One year ago, Arizona State fans were already looking ahead to the 2010 season—sitting at 4-6 on the season and their bowl hopes lost.
Now fans have the same distaste they did just a year ago, amidst a young Sun Devil squad that has been so close, yet so far from success.
At this point in the season, just like in 2009, the Sun Devils have only raked in wins against two FCS teams and Pac-10 wins against Washington and Washington State.
The similarities are there if you compare the record, but this season has been about "what almost was"—unlike the previous.
This 2010 Arizona State team is closer to a 9-1 record than almost any other team in the country while sporting one of the toughest strengths of schedules in the nation.
The Sun Devils have played three top-10 teams this season in Wisconsin, Oregon, and Stanford—losing by a combined 16 points. All three of these teams met their match with Arizona State, but underlying mistakes on the field cost the Sun Devils huge upset wins.
Let's trace back to the game at No. 10 Wisconsin, a contest decided by one point.
If not for a blocked extra-point attempt in the remaining few minutes of the game due to a missed block and poor judgment on a late hit by ASU on Wisconsin's final drive, the game could have had a different outcome.
Just one week after Wisconsin, the Sun Devils hosted the-then No. 5 Oregon Ducks.

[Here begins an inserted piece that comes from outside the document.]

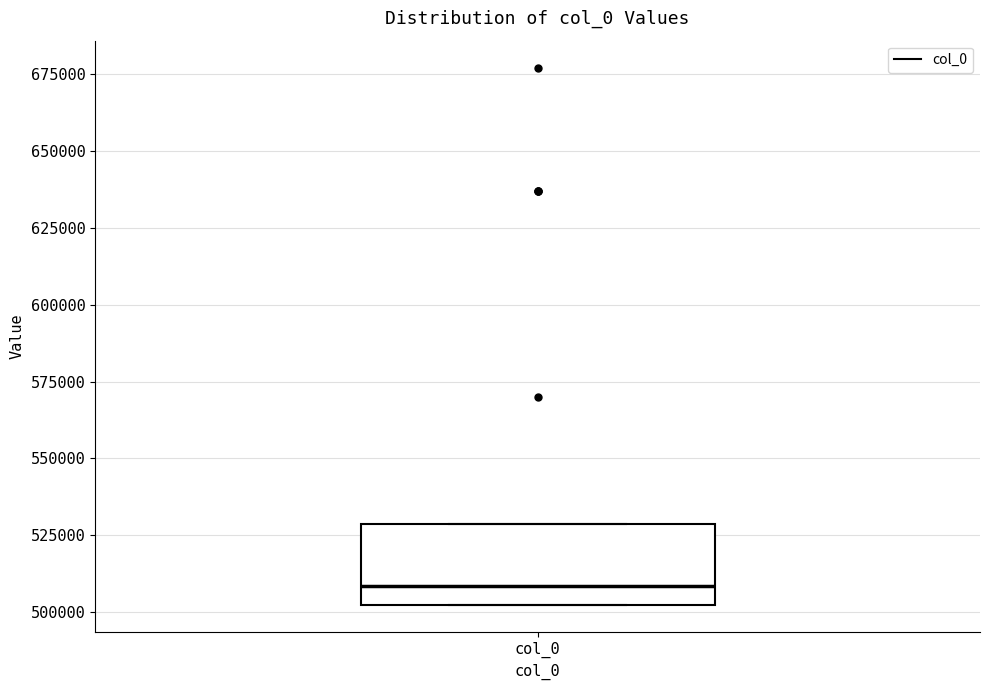

Where is the lower edge of the box for col_0 on the y-axis? The values are not printed on the chart, so give them approximately, as read against the axis.

500000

Do not let the final 42-31 score fool you, as the Sun Devils outgained the nation's No. 1 offense in every offensive category, while limiting the Ducks to season lows. That game at Sun Devil Stadium was an upset in the making, but was ruined by quarterback Steven Threet's four interceptions in the red zone.
Fast forward to No. 6 Stanford traveling to the Arizona State confines in a game decided by four points.
The game was back and forth as the the unranked Sun Devils yet again stayed in the game against a top-10 opponent.
The game decider? A bad call on ASU's Vontaze Burfict for a facemask—later deemed a wrong call days later by the Pac-10)—that led to Burfict getting an unsportsmanlike conduct call for arguing with the officials.
Although Burfict's emotions were justified, his actions were not, as Stanford moved inside the 10-yard line and scored the winning touchdown.
Aside from these three opponents, Arizona State lost by three points to Oregon State, by one point at USC and by 33 in a dreadful loss at California.
All this being said, the only game that ASU should have lost was against California—every other loss was a result of the Sun Devils beating themselves.
These explanations are not valid excuses for another losing season, but rather to express that fourth-year head coach Dennis Erickson has the Sun Devils on the right track.
Not many teams can put three top-10 teams on upset alert in one season—in fact, not many teams even play three top-10 opponents in one season.
The improvement upon the last two seasons is clearly there, but success seems just out of reach this season.
Arizona State has two games remaining at home against UCLA, and an always hard-fought rivalry game at Arizona.
If the Sun Devils win out, they will finish at 6-6 with the possibility of reaching a bowl in front of a 5-7 team; ASU's record for bowl eligibility is 5-6 since only one FCS win is counted.
All this being said, is Arizona State the best losing team in the country?
If they aren't, then they are pretty darn close.